INFORMATION GIVEN ▸
----------

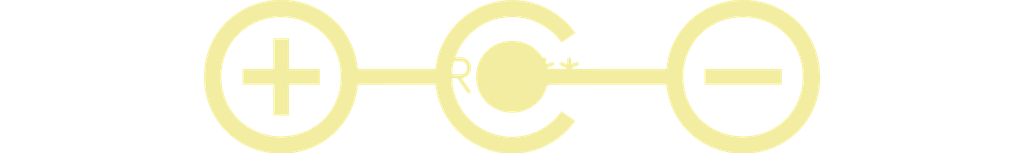
<source format=kicad_pcb>
(kicad_pcb (version 20240108) (generator pcbnew)

  (general
    (thickness 1.6)
  )

  (paper "A4")
  (layers
    (0 "F.Cu" signal)
    (31 "B.Cu" signal)
    (32 "B.Adhes" user "B.Adhesive")
    (33 "F.Adhes" user "F.Adhesive")
    (34 "B.Paste" user)
    (35 "F.Paste" user)
    (36 "B.SilkS" user "B.Silkscreen")
    (37 "F.SilkS" user "F.Silkscreen")
    (38 "B.Mask" user)
    (39 "F.Mask" user)
    (40 "Dwgs.User" user "User.Drawings")
    (41 "Cmts.User" user "User.Comments")
    (42 "Eco1.User" user "User.Eco1")
    (43 "Eco2.User" user "User.Eco2")
    (44 "Edge.Cuts" user)
    (45 "Margin" user)
    (46 "B.CrtYd" user "B.Courtyard")
    (47 "F.CrtYd" user "F.Courtyard")
    (48 "B.Fab" user)
    (49 "F.Fab" user)
    (50 "User.1" user)
    (51 "User.2" user)
    (52 "User.3" user)
    (53 "User.4" user)
    (54 "User.5" user)
    (55 "User.6" user)
    (56 "User.7" user)
    (57 "User.8" user)
    (58 "User.9" user)
  )

  (setup
    (pad_to_mask_clearance 0)
    (pcbplotparams
      (layerselection 0x00010fc_ffffffff)
      (plot_on_all_layers_selection 0x0000000_00000000)
      (disableapertmacros false)
      (usegerberextensions false)
      (usegerberattributes false)
      (usegerberadvancedattributes false)
      (creategerberjobfile false)
      (dashed_line_dash_ratio 12.000000)
      (dashed_line_gap_ratio 3.000000)
      (svgprecision 4)
      (plotframeref false)
      (viasonmask false)
      (mode 1)
      (useauxorigin false)
      (hpglpennumber 1)
      (hpglpenspeed 20)
      (hpglpendiameter 15.000000)
      (dxfpolygonmode false)
      (dxfimperialunits false)
      (dxfusepcbnewfont false)
      (psnegative false)
      (psa4output false)
      (plotreference false)
      (plotvalue false)
      (plotinvisibletext false)
      (sketchpadsonfab false)
      (subtractmaskfromsilk false)
      (outputformat 1)
      (mirror false)
      (drillshape 1)
      (scaleselection 1)
      (outputdirectory "")
    )
  )

  (net 0 "")

  (footprint "Polarity_Center_Negative_6mm_SilkScreen" (layer "F.Cu") (at 0 0))

)

</source>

----------

EXERCISE BRIEF ▸
Pictures aside, repeat every line of the data above exactly.

FINISHED EXERCISE ▸
<source format=kicad_pcb>
(kicad_pcb (version 20240108) (generator pcbnew)

  (general
    (thickness 1.6)
  )

  (paper "A4")
  (layers
    (0 "F.Cu" signal)
    (31 "B.Cu" signal)
    (32 "B.Adhes" user "B.Adhesive")
    (33 "F.Adhes" user "F.Adhesive")
    (34 "B.Paste" user)
    (35 "F.Paste" user)
    (36 "B.SilkS" user "B.Silkscreen")
    (37 "F.SilkS" user "F.Silkscreen")
    (38 "B.Mask" user)
    (39 "F.Mask" user)
    (40 "Dwgs.User" user "User.Drawings")
    (41 "Cmts.User" user "User.Comments")
    (42 "Eco1.User" user "User.Eco1")
    (43 "Eco2.User" user "User.Eco2")
    (44 "Edge.Cuts" user)
    (45 "Margin" user)
    (46 "B.CrtYd" user "B.Courtyard")
    (47 "F.CrtYd" user "F.Courtyard")
    (48 "B.Fab" user)
    (49 "F.Fab" user)
    (50 "User.1" user)
    (51 "User.2" user)
    (52 "User.3" user)
    (53 "User.4" user)
    (54 "User.5" user)
    (55 "User.6" user)
    (56 "User.7" user)
    (57 "User.8" user)
    (58 "User.9" user)
  )

  (setup
    (pad_to_mask_clearance 0)
    (pcbplotparams
      (layerselection 0x00010fc_ffffffff)
      (plot_on_all_layers_selection 0x0000000_00000000)
      (disableapertmacros false)
      (usegerberextensions false)
      (usegerberattributes false)
      (usegerberadvancedattributes false)
      (creategerberjobfile false)
      (dashed_line_dash_ratio 12.000000)
      (dashed_line_gap_ratio 3.000000)
      (svgprecision 4)
      (plotframeref false)
      (viasonmask false)
      (mode 1)
      (useauxorigin false)
      (hpglpennumber 1)
      (hpglpenspeed 20)
      (hpglpendiameter 15.000000)
      (dxfpolygonmode false)
      (dxfimperialunits false)
      (dxfusepcbnewfont false)
      (psnegative false)
      (psa4output false)
      (plotreference false)
      (plotvalue false)
      (plotinvisibletext false)
      (sketchpadsonfab false)
      (subtractmaskfromsilk false)
      (outputformat 1)
      (mirror false)
      (drillshape 1)
      (scaleselection 1)
      (outputdirectory "")
    )
  )

  (net 0 "")

  (footprint "Polarity_Center_Negative_6mm_SilkScreen" (layer "F.Cu") (at 0 0))

)

</source>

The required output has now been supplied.